By Budd Bailey, Buffalo Sports Page Columnist
It only took a moment for a dark cloud to engulf the Buffalo Sabres during their 5-2 loss to the Ottawa Senators at the KeyBank Center on Tuesday night.
The Sabres were losing, 3-2, midway through the third period when goalie Linus Ullmark tried to routinely move from one side of the crease to the other. But something – maybe a skate caught in a rut in the ice – forced him to bend his right leg in an awkward position. The netminder went down, and he stayed down.
And almost concurrently, any thoughts that the Sabres had a chance to make a long-shot run at a playoff position seemed to disappear from the 16,651 in the building. Ullmark was helped to the dressing room without being able to put any weight on his leg.
“He’s got a lower-body situation,” coach Ralph Krueger said. “He’ll be looked at tomorrow. Looking at it, he fell back and had his full weight on it. It’s always painful to watch that kind of situation.”

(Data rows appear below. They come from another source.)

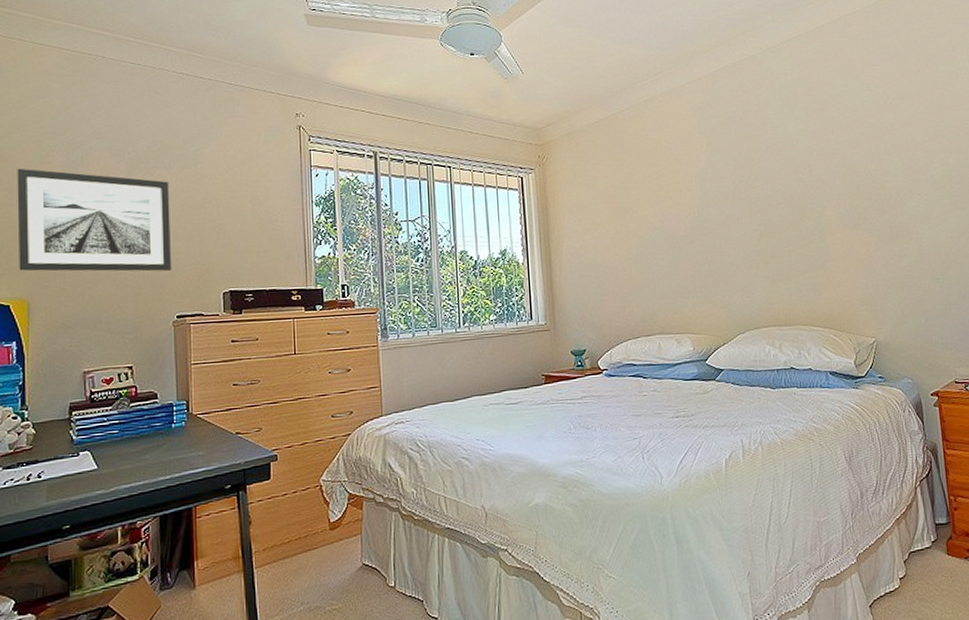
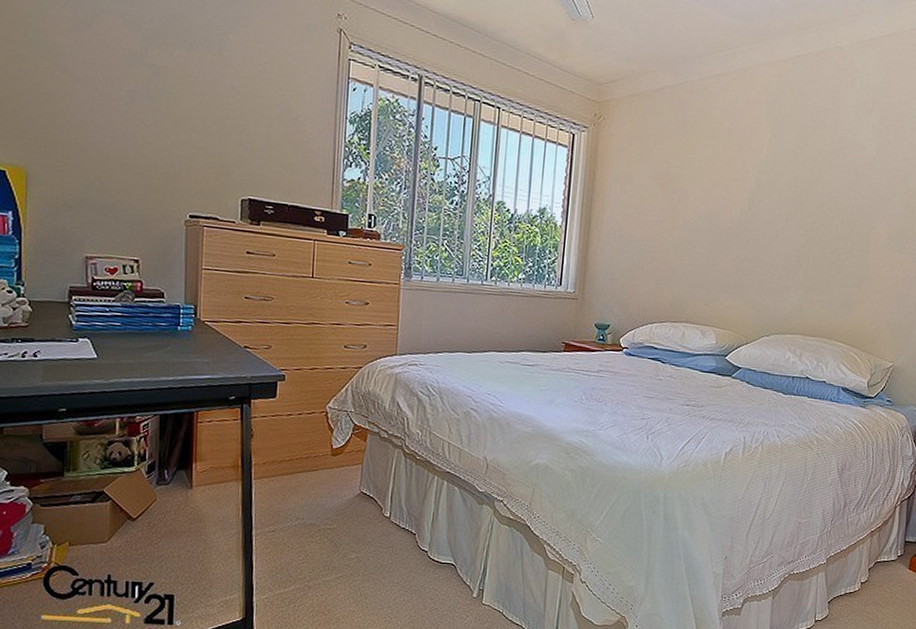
wall art: present [17,168,172,272] -> none [15,16,190,165]

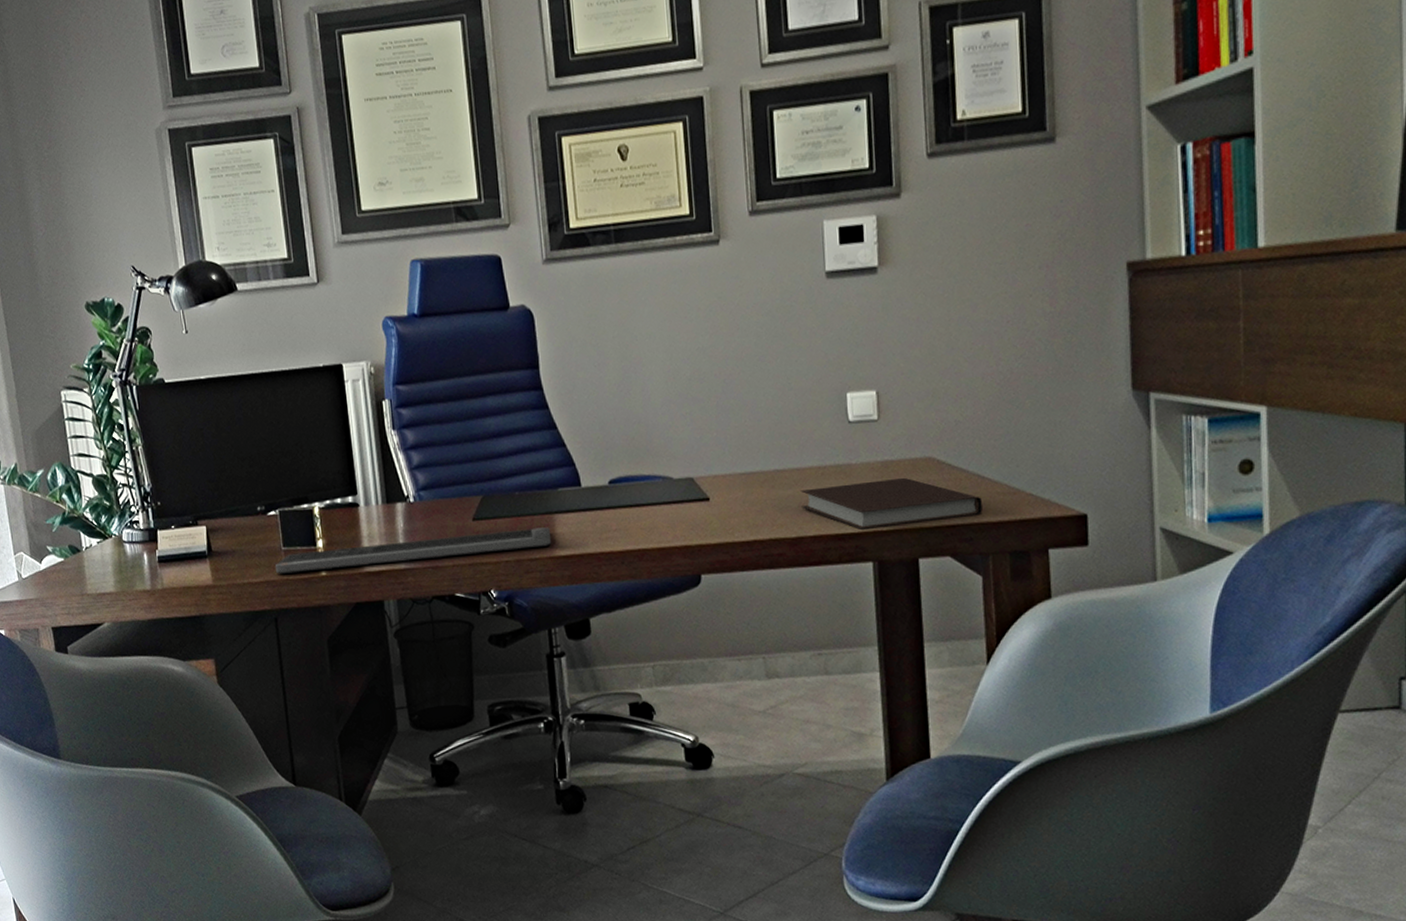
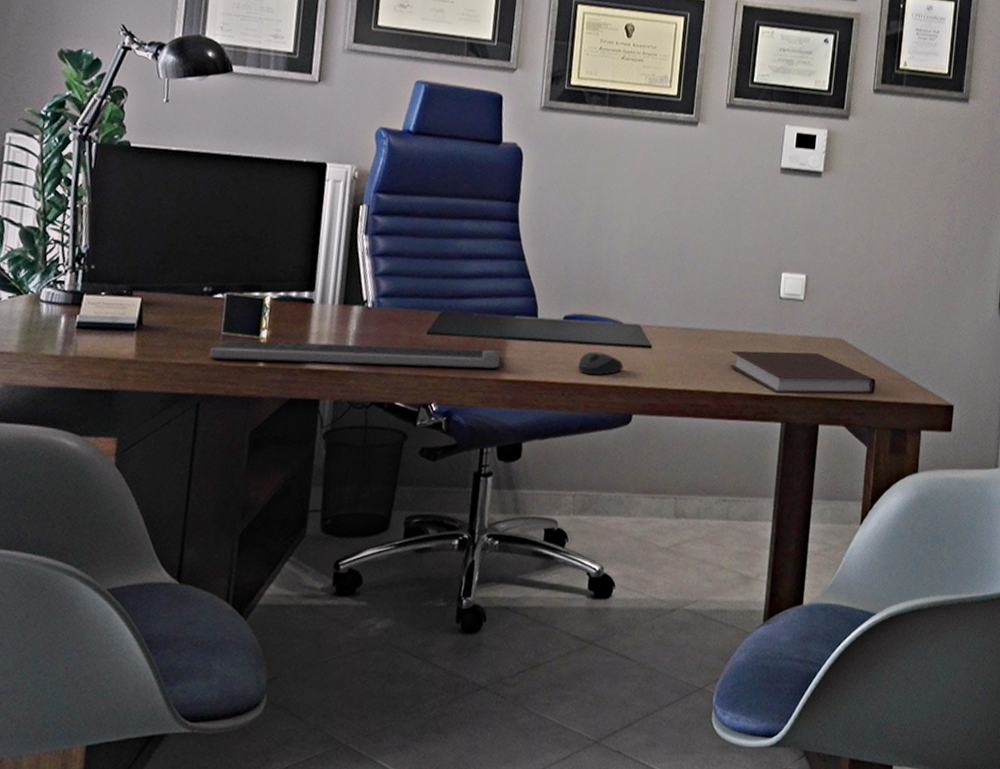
mouse: none [633,513,682,539] -> present [577,351,624,376]

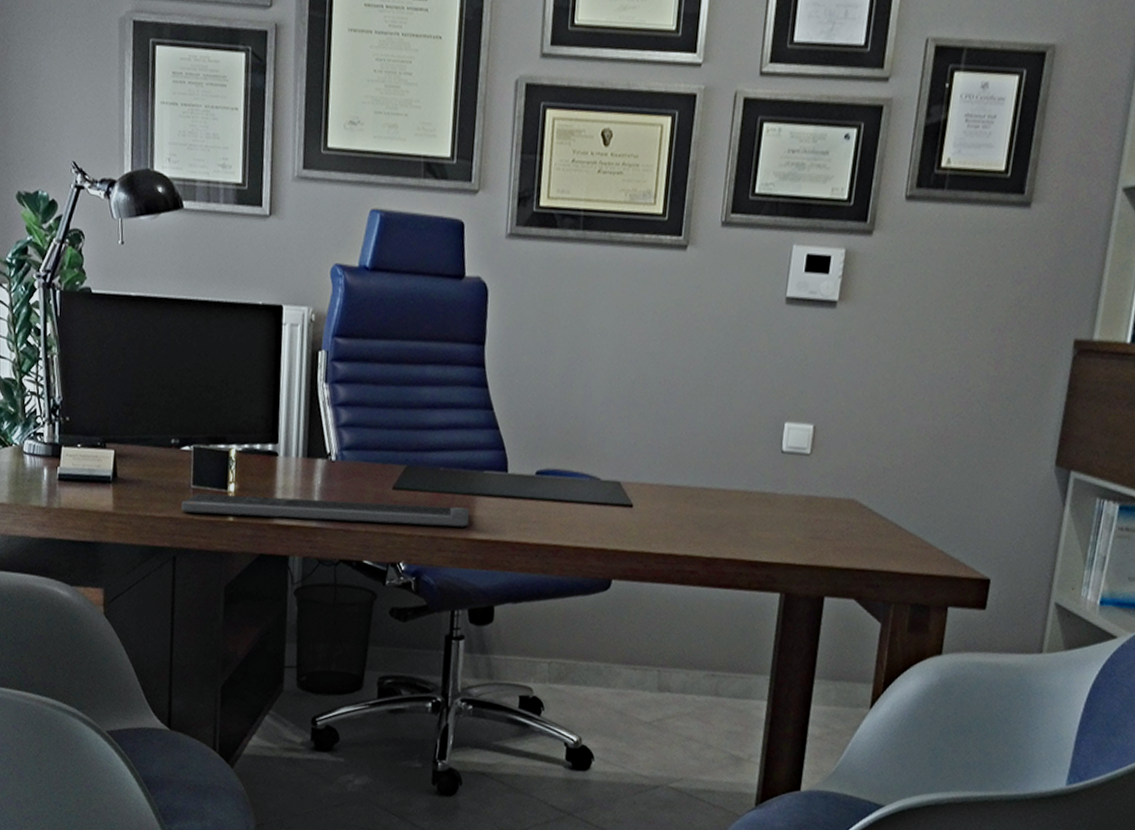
mouse: present [577,351,624,376] -> none [551,510,602,537]
notebook: present [729,350,876,395] -> none [721,511,895,564]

The team probably will announce some news on the situation on Wednesday. It’s difficult to think that the goalie will be back in action in the relatively near future, and it’s also difficult not to think at least about the dreaded Worst Case Scenario – out for the season. That could mean the Sabres might be looking at more than two months of meaningless hockey, something we’ve seen too often in the past decade.
Tom Petty was right. The waiting is the hardest part.
Missing piece of the puzzle
This was supposed to be the start of the Sabres’ last opportunity to make a run at a playoff spot. The team came into the game with a 14-6-3 record at home, and it was scheduled to play nine of its next 10 games in the KeyBank Center.
Ullmark has adapted well this season to becoming the team’s No. 1 goalie. He had a 2.70 goals-against average with a .914 save percentage entering the game. Ullmark hasn’t been an elite player for the most part, but he’s been good and consistent – a life raft considering the way backup Carter Hutton has struggled this season (no wins since October 22).
Let’s put it this way – if you had to pick two players who were the most indispensable to the team at this moment, Jack Eichel and Ullmark would be the choices.
“He’s been unbelievable,” Marcus Johansson said. “He’s been winning games, and hopefully he won’t be out too long.”
There had been enough bad news from a Buffalo standpoint before the Ullmark injury. The Sabres couldn’t have asked for a better opponent to start a key run of games. Ottawa had a dreary 5-15-4 record on the road entering the game, and had played an overtime game on Monday night. Yes, the Sabres figured to be rusty at the start of the game, but they’d probably get over it just as the Senators were running slightly out of gas.
It didn’t quite go according to plan. Johansson thought it only took a couple of shifts to take care of the rust, but nothing seemed to click the rest of the way.
“There were some spurts – some pressure at the end of the second period,” said Jeff Skinner, back in the lineup after recovering from an injury. “We weren’t able to sustain it. For whatever reason, they outplayed us in the first period. We weren’t able to sustain any pressure.”
“You can’t play like that at home,” Eichel said. “That’s not a playoff-caliber effort by us. You know that. I know that. Everybody in the room knows that.”
Turning on the power
The biggest problem for the Sabres was that their penalty-killing picked the wrong night to have an off night. The Senators had three power-play goals, breaking ties each time. They added a couple of empty-netters in the final minutes, including a 170-foot bank shot off the boards on a clearing play by Mark Borowiecki.
“We took too many penalties, unnecessary penalties, and we didn’t kill them off,” Johansson said. “We’ve been good with that lately, but not tonight.”
The Sabres have faced adversity in the past, and often responded with a bit of life that recent Buffalo teams might not have been able to match. This felt worse.
What do you do in this situation? Try to win the next game. Because, what else can you do?
“We come here every day and hear from you guys how many points we’re out (of the playoffs),” Eichel said. “It’s important to keep it small. If you overlook things, it will bite you in the (butt) like it did tonight. Every game should be the most important thing.”
Buffalo will put its short-term memory to the test when it hosts Montreal on Thursday.